According to Robertson-Glasgow’s profile, “Mankad in attack is instantaneous, timeless in defence; he is the cat that springs and the cat that waits.”

I know I have had the scrapbook for over 30 years, but cannot verify its provenance. According to my first sports editor who gave it to me, Vinoo Mankad himself had given it to him, and now he was giving it to me.

Would the scrapbook have been maintained by Mankad’s wife (and the mother of Ashok, Atul and Rahul) Manorama? It is usually wives or mothers who do so. Sharmila Tagore once showed me the scrapbook on Tiger Pataudi (when I was editing a book on him) which his mother had kept.

You could see how much of an impact Mankad made after the Lord’s heroics by the stories newspapers carried on his family. Manorama Mankad is quoted as saying that she had some 60 sarees but her favourite was the Lancashire cotton one she had picked up. There are stories of Ashok, later an India player, then aged six and “Atoll” (Atul) Mankad. There is the story of Mankad missing a party at Grosvenor Square because he had to be in bed by 10.

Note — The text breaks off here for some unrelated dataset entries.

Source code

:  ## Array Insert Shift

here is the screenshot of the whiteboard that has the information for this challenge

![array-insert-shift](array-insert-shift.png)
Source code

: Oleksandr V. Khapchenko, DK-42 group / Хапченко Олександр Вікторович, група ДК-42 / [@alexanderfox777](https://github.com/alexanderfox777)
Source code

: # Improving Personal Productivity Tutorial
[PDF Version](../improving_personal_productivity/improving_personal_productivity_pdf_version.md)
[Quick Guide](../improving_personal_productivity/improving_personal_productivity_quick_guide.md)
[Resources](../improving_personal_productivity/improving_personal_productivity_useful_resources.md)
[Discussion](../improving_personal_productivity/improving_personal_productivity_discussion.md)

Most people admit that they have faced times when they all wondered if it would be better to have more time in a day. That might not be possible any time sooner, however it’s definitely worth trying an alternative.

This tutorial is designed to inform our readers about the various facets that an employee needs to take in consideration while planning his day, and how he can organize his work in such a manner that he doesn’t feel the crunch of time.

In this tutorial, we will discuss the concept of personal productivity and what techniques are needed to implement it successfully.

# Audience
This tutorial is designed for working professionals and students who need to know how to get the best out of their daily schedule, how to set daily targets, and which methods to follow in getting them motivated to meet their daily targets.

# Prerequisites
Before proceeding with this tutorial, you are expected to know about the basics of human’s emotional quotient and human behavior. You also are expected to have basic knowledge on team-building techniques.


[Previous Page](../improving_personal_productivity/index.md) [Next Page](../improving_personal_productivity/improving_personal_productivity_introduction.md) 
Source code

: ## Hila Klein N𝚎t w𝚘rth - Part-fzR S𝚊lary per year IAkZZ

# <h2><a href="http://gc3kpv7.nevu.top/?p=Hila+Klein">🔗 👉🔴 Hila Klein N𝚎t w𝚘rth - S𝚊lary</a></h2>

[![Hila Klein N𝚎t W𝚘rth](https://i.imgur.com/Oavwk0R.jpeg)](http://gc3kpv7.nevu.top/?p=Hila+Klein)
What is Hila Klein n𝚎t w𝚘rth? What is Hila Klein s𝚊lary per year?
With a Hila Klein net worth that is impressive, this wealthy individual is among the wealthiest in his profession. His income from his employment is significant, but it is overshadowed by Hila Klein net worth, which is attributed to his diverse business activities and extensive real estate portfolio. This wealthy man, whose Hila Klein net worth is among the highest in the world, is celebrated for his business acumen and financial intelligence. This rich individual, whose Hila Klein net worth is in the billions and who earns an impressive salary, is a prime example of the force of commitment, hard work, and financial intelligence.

“Mankad means money,” went another headline, grateful that his counter-attacking at Lord’s would mean bigger crowds for the remaining Tests, and hence more money for the counties.

On the front page of one of the newspapers, alongside a picture of Mankad and a headline of his heroics is the heading: “U.S. will explode final H-bomb in a few weeks.” Meanwhile, inexorably, life went on.